In politica, visto che il tema è stato al centro dei primi due incontri, che cosa cambia?

L’emergenza ha ridisegnato il ruolo della politica e delle politiche, intese come interventi di settore. I dati raccolti da Demos, l’Istituto di ricerca politica e sociale che dirigo a Vicenza e che mi serve per trovare risposte alle domande che mi pongo, sottolineano come in un clima di emergenza le opposizioni (indipendentemente da chi le rappresenti) siano messe in secondo piano e non piacciano. Si alimenta invece uno spirito di coesistenza e coabitazione, una solidarietà necessaria che spinge i cittadini a trovare riferimenti comuni. Le divisioni non sono apprezzate.

Ci sono numeri che non si aspettava di trovare negli ultimi sondaggi che Demos ha condotto?

Diciamo che non mi ero mai trovato di fronte al 70% dei consensi verso un Presidente del Consiglio. Una percentuale inconsueta, come inconsueta è la situazione che stiamo vivendo. Generata dalla paura e dalla vulnerabilità.

L’Europa, altro tema trattato dal ciclo seminariale, come sta attraversando questa fase?

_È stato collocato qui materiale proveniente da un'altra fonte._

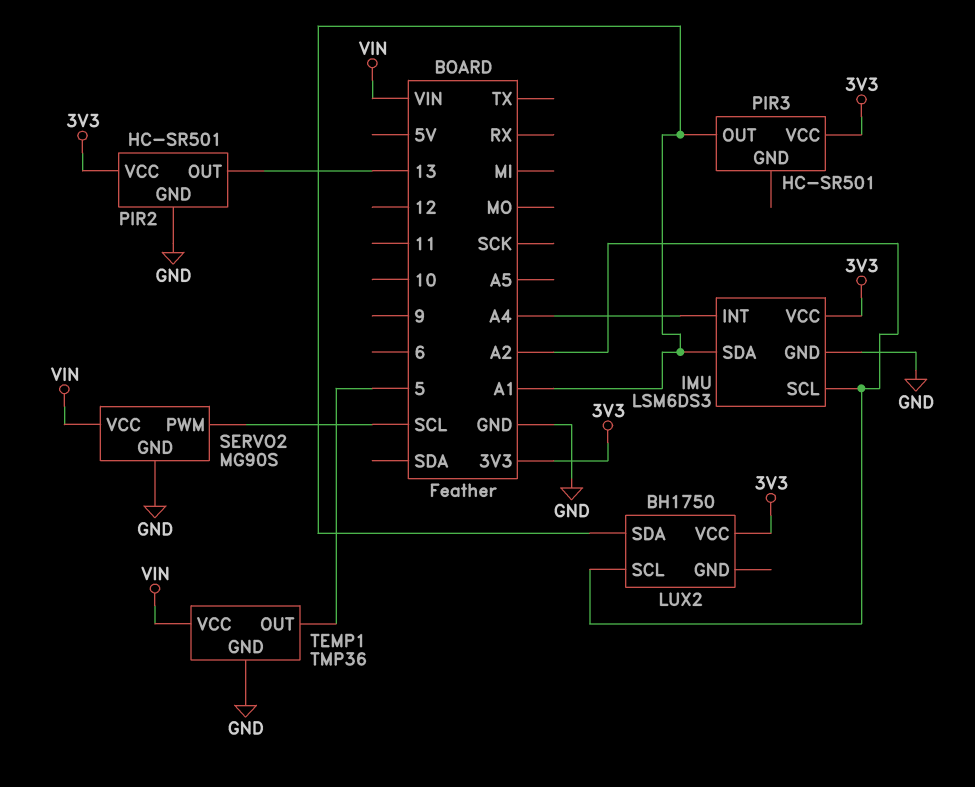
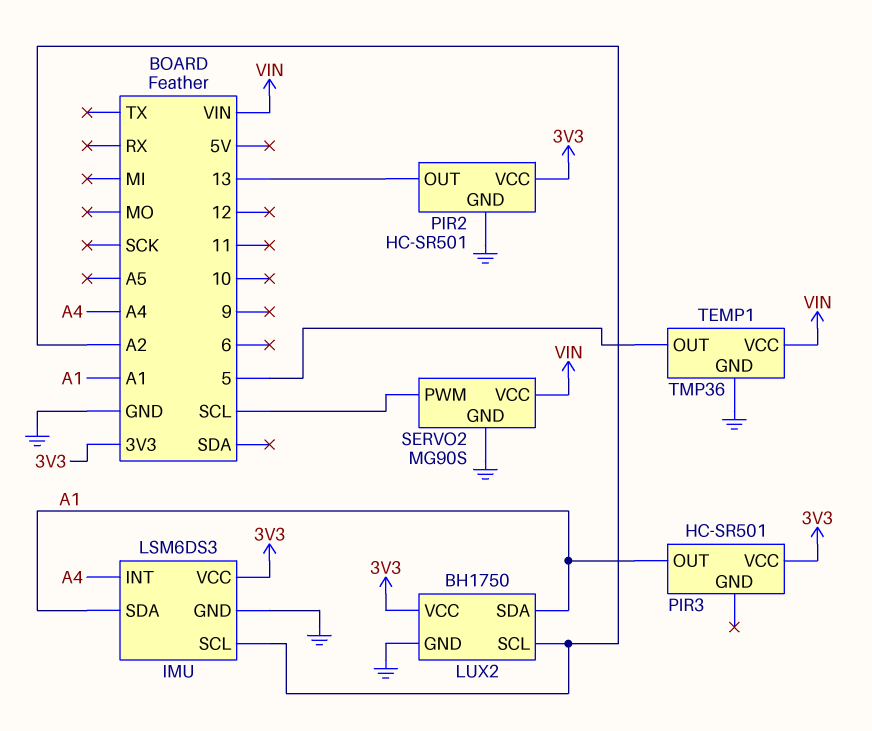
LUX2 pin GND: none -> GND

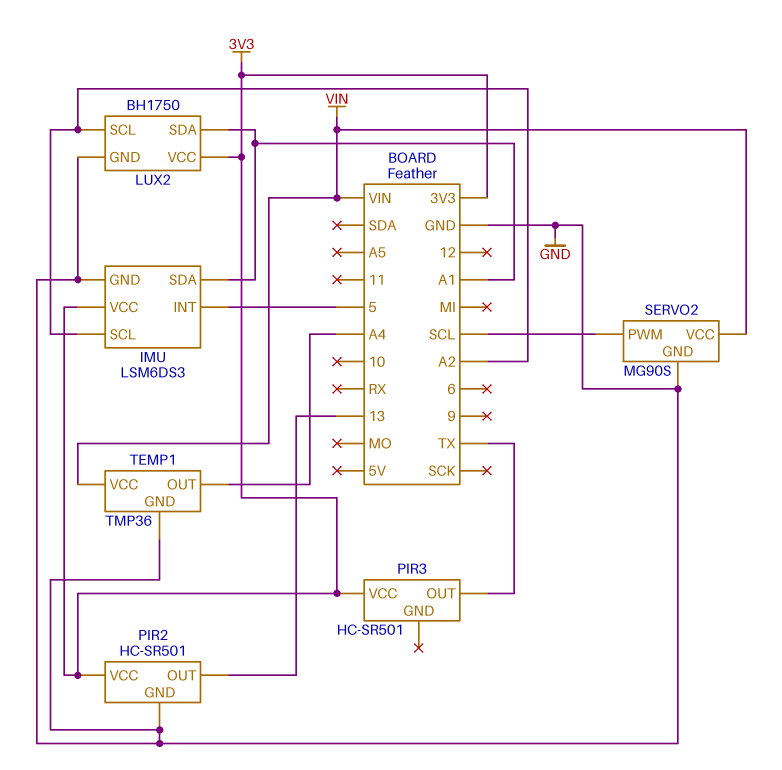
IMU pin INT: A4 -> 5
PIR3 pin OUT: A1 -> TX
TEMP1 pin OUT: 5 -> A4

L’Europa di cui mi occupo insieme ai miei collaboratori (Fabio Bordignon, Luigi Ceccarini, Martina Di Pierdomenico, Elisa Lello e Fabio Turato) è quella dell’opinione pubblica. L’atteggiamento degli italiani verso l’Ue va oltre il distacco, è di delusione, già da un po’ di anni. Storicamente, dopo un primo momento di entusiasmo, caratterizzato dal timore di non essere accolti, l’entrata nella moneta unica ci ha reso “europei nonostante”. In Italia abbiamo indici di fiducia più bassi rispetto alla media degli altri Paesi, eppure più dei due terzi, in caso di referendum per la fuoriuscita (la nostra Brexit), voterebbe no, per timore. Siamo eurotattici.

Domani l’ultima lezione sarà con il Ministro per i beni e le attività culturali e per il turismo, Dario Franceschini. Il titolo scelto è di estrema attualità: Come il clima di opinione influenza la politica e le politiche.

Tratteremo delle questioni legate all’impegno istituzionale del Ministro, ma parleremo anche dei dati che emergono dal dossier sul consenso dei leader. Questo tuttavia non sarà l’ultimo incontro. In appendice, dopo la fine delle lezioni, torneremo sull’Europa con Paolo Gentiloni. In qualità di Commissario europeo per gli affari economici e monetari e di specialista di lungo corso della comunicazione, è il giusto punto di convergenza delle lezioni.